Qualitative results on MSVD. The images are the sampled frames of two videos. The image on the right is the feature attention map of the features extracted from the CLIP4Clip model. The text “GT" represents the ground truth video captions, “Wrong” represents the wrong video captions generated by the baseline model, and “Ours" represents our generated captions respectively.

Fig. 3.
figure 3

The heat map relationship matrix between video captions and video features. The abscissa represents our predicted video captions, where SEP represents the end character of the predicted captions. The ordinate represents the video frame extracted from the video. If the text is closely related to the video features, the corresponding values are large and the colours are bright.

4.3 Qualitative Results

We present qualitative results in Fig. 2, from which we can see that the proposed method can generate high-quality captions.
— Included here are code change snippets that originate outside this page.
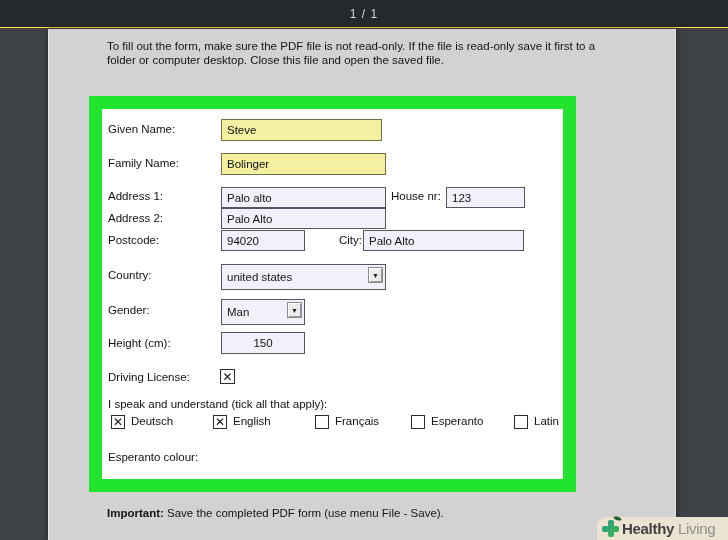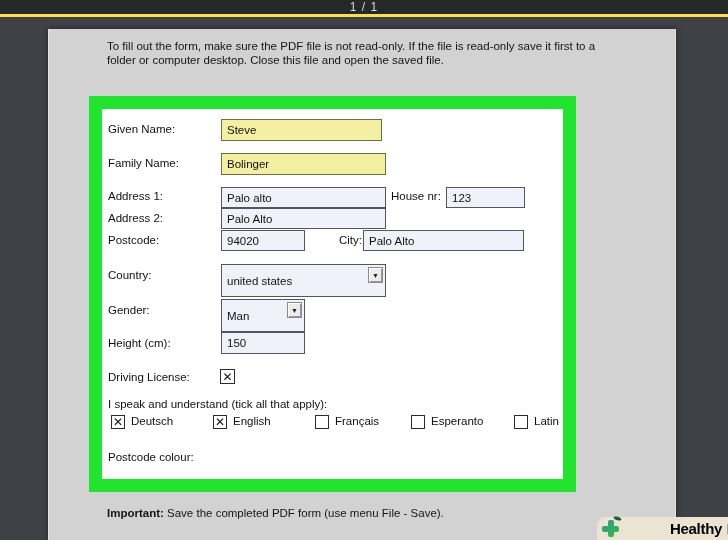--- a/index.html
+++ b/index.html
@@ -22,9 +22,9 @@
   }
   
   .toolbar{
-    position:absolute;left:0;top:0;width:728px;height:17px;
+    position:absolute;left:0;top:0;width:728px;height:28px;
     background:var(--toolbar_dark);
-    border-bottom:3px solid #fde047;
+    border-bottom:1px solid #fde047;
     display:flex;align-items:center;justify-content:center;
   }
   .page-indicator{color:#d5d7d8;font-size:12px;letter-spacing:1px;}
The old method often produced wrong subtitles, see Wrong in Fig. 2, and the wrong place is usually the subject, object or verb. Therefore, in our approach, we use different models to further focus on area objects and the action relationships between objects. These practices often lead to more accurate subject, object or verb predictions. See Ours in Fig. 2. In addition, based on the attention heat maps obtained from our transformer decoder on the right side of Fig. 2, the region of salient objects can be correctly selected by the proposed method, indicating that the proposed method can distinguish the objects from their surroundings. More importantly, our model can also ignore some redundant frames. In the second example, the proposed method only focuses on the man and the motorbike, rather than the tire that appears in the first frame.

We also show the heat map relationship matrix between video captions and video features, as shown in Fig. 3. We choose two examples that match those shown in Fig. 2. As can be seen in Fig. 3, nouns and verbs are closely related to video features. This is mainly due to the addition of a target detection model and a GRU model of perceptual temporal cues to our approach, which focuses more on regional objects and actions. And, since not all video frames are relevant to the caption, some are redundant and our method is able to focus on the key video frames and ignore the irrelevant ones. The closest relationship tends to focus on certain key frames.

5 Conclusion

This paper presents a semantic-guided multi-feature fusion approach for accurate and robust video captioning. The proposed method harmonises holistic spatial semantics, local spatial semantics, and temporally ordered representations for high-performance video captioning. By constructing an effective feature fusion method, the proposed approach fuses the above features via attention operations, to obtain comprehensive visual representations of captions. Meanwhile, the SCE Loss is advocated for training the Transformer model with relaxed supervision. The proposed method achieves state-of-the-art performance on both the MSVD and MSR-VTT benchmarks, validating the merits of the method.